• _EXERCISE DIRECTIONS_: Of the lines listed below, return exactly those that run from the line containing "X204470000Y-46355000D03*" through the line containing "X183515000Y-111125000D03*", both included.

• _Circuit design text data_:
───
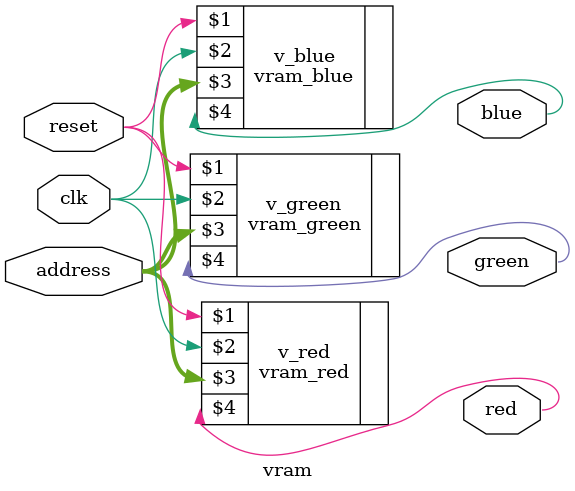
<source format=v>
module vram(reset, clk, address, red, green, blue);
   input clk, reset;
   input [13:0] address;
   output red, green, blue;

   vram_red v_red(reset, clk, address, red);
   vram_blue v_blue(reset, clk, address, blue);
   vram_green v_green(reset, clk, address, green);

endmodule
</source>
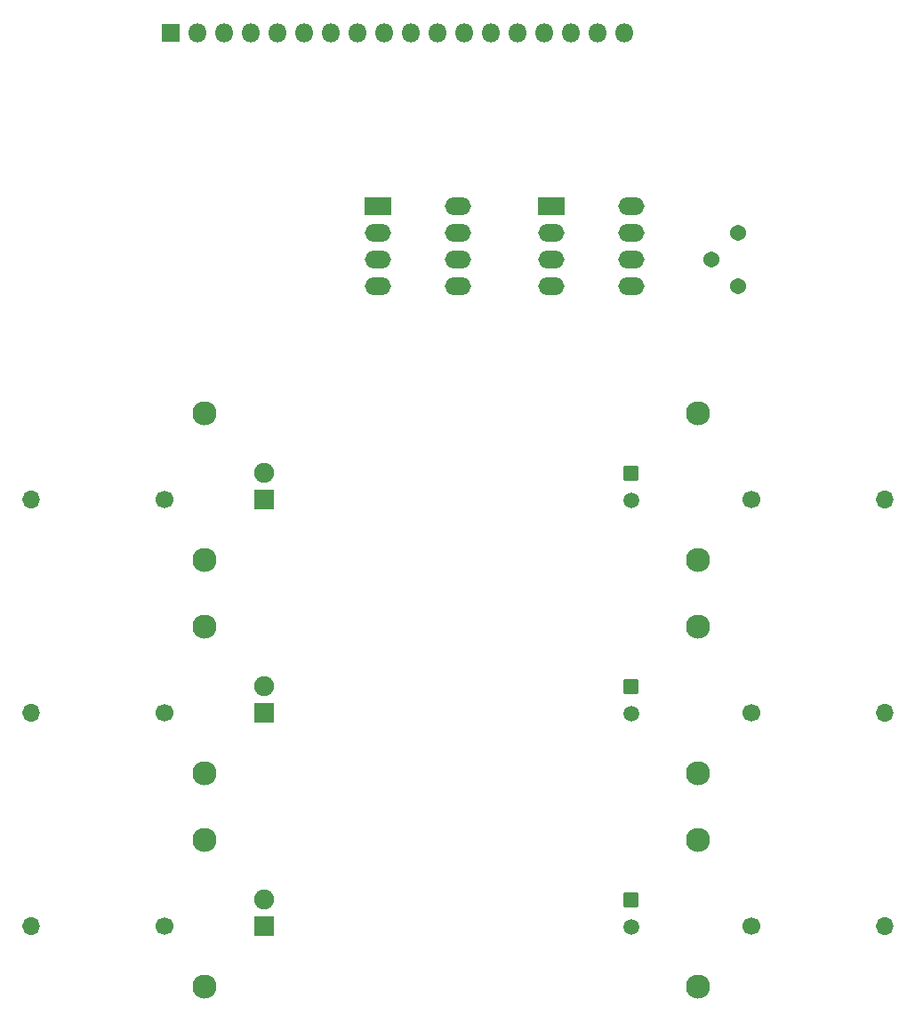
<source format=gbr>
%TF.GenerationSoftware,KiCad,Pcbnew,(5.1.6)-1*%
%TF.CreationDate,2021-03-26T11:01:25+01:00*%
%TF.ProjectId,carte_PhotodectionSimple,63617274-655f-4506-986f-746f64656374,rev?*%
%TF.SameCoordinates,Original*%
%TF.FileFunction,Soldermask,Top*%
%TF.FilePolarity,Negative*%
%FSLAX46Y46*%
G04 Gerber Fmt 4.6, Leading zero omitted, Abs format (unit mm)*
G04 Created by KiCad (PCBNEW (5.1.6)-1) date 2021-03-26 11:01:25*
%MOMM*%
%LPD*%
G01*
G04 APERTURE LIST*
%ADD10C,2.300000*%
%ADD11R,1.800000X1.800000*%
%ADD12O,1.800000X1.800000*%
%ADD13R,1.900000X1.900000*%
%ADD14C,1.900000*%
%ADD15C,1.500000*%
%ADD16O,1.700000X1.700000*%
%ADD17C,1.700000*%
%ADD18C,1.540000*%
%ADD19O,2.500000X1.700000*%
%ADD20R,2.500000X1.700000*%
G04 APERTURE END LIST*
D10*
%TO.C,REF\u002A\u002A*%
X187325000Y-137160000D03*
%TD*%
%TO.C,REF\u002A\u002A*%
X187325000Y-116840000D03*
%TD*%
%TO.C,REF\u002A\u002A*%
X187325000Y-123190000D03*
%TD*%
%TO.C,REF\u002A\u002A*%
X234315000Y-137160000D03*
%TD*%
%TO.C,REF\u002A\u002A*%
X234315000Y-123190000D03*
%TD*%
%TO.C,REF\u002A\u002A*%
X234315000Y-116840000D03*
%TD*%
%TO.C,REF\u002A\u002A*%
X234315000Y-102870000D03*
%TD*%
%TO.C,REF\u002A\u002A*%
X234315000Y-96520000D03*
%TD*%
%TO.C,REF\u002A\u002A*%
X234315000Y-82550000D03*
%TD*%
%TO.C,REF\u002A\u002A*%
X187325000Y-82550000D03*
%TD*%
%TO.C,REF\u002A\u002A*%
X187325000Y-102870000D03*
%TD*%
%TO.C,REF\u002A\u002A*%
X187325000Y-96520000D03*
%TD*%
D11*
%TO.C,J1*%
X184150000Y-46355000D03*
D12*
X186690000Y-46355000D03*
X189230000Y-46355000D03*
X191770000Y-46355000D03*
X194310000Y-46355000D03*
X196850000Y-46355000D03*
X199390000Y-46355000D03*
X201930000Y-46355000D03*
X204470000Y-46355000D03*
X207010000Y-46355000D03*
X209550000Y-46355000D03*
X212090000Y-46355000D03*
X214630000Y-46355000D03*
X217170000Y-46355000D03*
X219710000Y-46355000D03*
X222250000Y-46355000D03*
X224790000Y-46355000D03*
X227330000Y-46355000D03*
%TD*%
D13*
%TO.C,D1*%
X193040000Y-90805000D03*
D14*
X193040000Y-88265000D03*
%TD*%
%TO.C,D2*%
X193040000Y-108585000D03*
D13*
X193040000Y-111125000D03*
%TD*%
%TO.C,D3*%
X193040000Y-131445000D03*
D14*
X193040000Y-128905000D03*
%TD*%
D15*
%TO.C,D4*%
X227965000Y-90825000D03*
G36*
G01*
X227482000Y-87515000D02*
X228448000Y-87515000D01*
G75*
G02*
X228715000Y-87782000I0J-267000D01*
G01*
X228715000Y-88748000D01*
G75*
G02*
X228448000Y-89015000I-267000J0D01*
G01*
X227482000Y-89015000D01*
G75*
G02*
X227215000Y-88748000I0J267000D01*
G01*
X227215000Y-87782000D01*
G75*
G02*
X227482000Y-87515000I267000J0D01*
G01*
G37*
%TD*%
%TO.C,D5*%
G36*
G01*
X227482000Y-107835000D02*
X228448000Y-107835000D01*
G75*
G02*
X228715000Y-108102000I0J-267000D01*
G01*
X228715000Y-109068000D01*
G75*
G02*
X228448000Y-109335000I-267000J0D01*
G01*
X227482000Y-109335000D01*
G75*
G02*
X227215000Y-109068000I0J267000D01*
G01*
X227215000Y-108102000D01*
G75*
G02*
X227482000Y-107835000I267000J0D01*
G01*
G37*
X227965000Y-111145000D03*
%TD*%
%TO.C,D6*%
X227965000Y-131465000D03*
G36*
G01*
X227482000Y-128155000D02*
X228448000Y-128155000D01*
G75*
G02*
X228715000Y-128422000I0J-267000D01*
G01*
X228715000Y-129388000D01*
G75*
G02*
X228448000Y-129655000I-267000J0D01*
G01*
X227482000Y-129655000D01*
G75*
G02*
X227215000Y-129388000I0J267000D01*
G01*
X227215000Y-128422000D01*
G75*
G02*
X227482000Y-128155000I267000J0D01*
G01*
G37*
%TD*%
D16*
%TO.C,R1*%
X170815000Y-90805000D03*
D17*
X183515000Y-90805000D03*
%TD*%
D16*
%TO.C,R2*%
X170815000Y-111125000D03*
D17*
X183515000Y-111125000D03*
%TD*%
D16*
%TO.C,R3*%
X170815000Y-131445000D03*
D17*
X183515000Y-131445000D03*
%TD*%
%TO.C,R4*%
X239395000Y-90805000D03*
D16*
X252095000Y-90805000D03*
%TD*%
D17*
%TO.C,R5*%
X239395000Y-111125000D03*
D16*
X252095000Y-111125000D03*
%TD*%
D17*
%TO.C,R6*%
X239395000Y-131445000D03*
D16*
X252095000Y-131445000D03*
%TD*%
D18*
%TO.C,RV1*%
X238125000Y-70485000D03*
X235585000Y-67945000D03*
X238125000Y-65405000D03*
%TD*%
D19*
%TO.C,U1*%
X227965000Y-62865000D03*
X220345000Y-70485000D03*
X227965000Y-65405000D03*
X220345000Y-67945000D03*
X227965000Y-67945000D03*
X220345000Y-65405000D03*
X227965000Y-70485000D03*
D20*
X220345000Y-62865000D03*
%TD*%
%TO.C,U2*%
X203835000Y-62865000D03*
D19*
X211455000Y-70485000D03*
X203835000Y-65405000D03*
X211455000Y-67945000D03*
X203835000Y-67945000D03*
X211455000Y-65405000D03*
X203835000Y-70485000D03*
X211455000Y-62865000D03*
%TD*%
M02*

</source>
───
• _TASK RESULT_:
X204470000Y-46355000D03*
X207010000Y-46355000D03*
X209550000Y-46355000D03*
X212090000Y-46355000D03*
X214630000Y-46355000D03*
X217170000Y-46355000D03*
X219710000Y-46355000D03*
X222250000Y-46355000D03*
X224790000Y-46355000D03*
X227330000Y-46355000D03*
%TD*%
D13*
%TO.C,D1*%
X193040000Y-90805000D03*
D14*
X193040000Y-88265000D03*
%TD*%
%TO.C,D2*%
X193040000Y-108585000D03*
D13*
X193040000Y-111125000D03*
%TD*%
%TO.C,D3*%
X193040000Y-131445000D03*
D14*
X193040000Y-128905000D03*
%TD*%
D15*
%TO.C,D4*%
X227965000Y-90825000D03*
G36*
G01*
X227482000Y-87515000D02*
X228448000Y-87515000D01*
G75*
G02*
X228715000Y-87782000I0J-267000D01*
G01*
X228715000Y-88748000D01*
G75*
G02*
X228448000Y-89015000I-267000J0D01*
G01*
X227482000Y-89015000D01*
G75*
G02*
X227215000Y-88748000I0J267000D01*
G01*
X227215000Y-87782000D01*
G75*
G02*
X227482000Y-87515000I267000J0D01*
G01*
G37*
%TD*%
%TO.C,D5*%
G36*
G01*
X227482000Y-107835000D02*
X228448000Y-107835000D01*
G75*
G02*
X228715000Y-108102000I0J-267000D01*
G01*
X228715000Y-109068000D01*
G75*
G02*
X228448000Y-109335000I-267000J0D01*
G01*
X227482000Y-109335000D01*
G75*
G02*
X227215000Y-109068000I0J267000D01*
G01*
X227215000Y-108102000D01*
G75*
G02*
X227482000Y-107835000I267000J0D01*
G01*
G37*
X227965000Y-111145000D03*
%TD*%
%TO.C,D6*%
X227965000Y-131465000D03*
G36*
G01*
X227482000Y-128155000D02*
X228448000Y-128155000D01*
G75*
G02*
X228715000Y-128422000I0J-267000D01*
G01*
X228715000Y-129388000D01*
G75*
G02*
X228448000Y-129655000I-267000J0D01*
G01*
X227482000Y-129655000D01*
G75*
G02*
X227215000Y-129388000I0J267000D01*
G01*
X227215000Y-128422000D01*
G75*
G02*
X227482000Y-128155000I267000J0D01*
G01*
G37*
%TD*%
D16*
%TO.C,R1*%
X170815000Y-90805000D03*
D17*
X183515000Y-90805000D03*
%TD*%
D16*
%TO.C,R2*%
X170815000Y-111125000D03*
D17*
X183515000Y-111125000D03*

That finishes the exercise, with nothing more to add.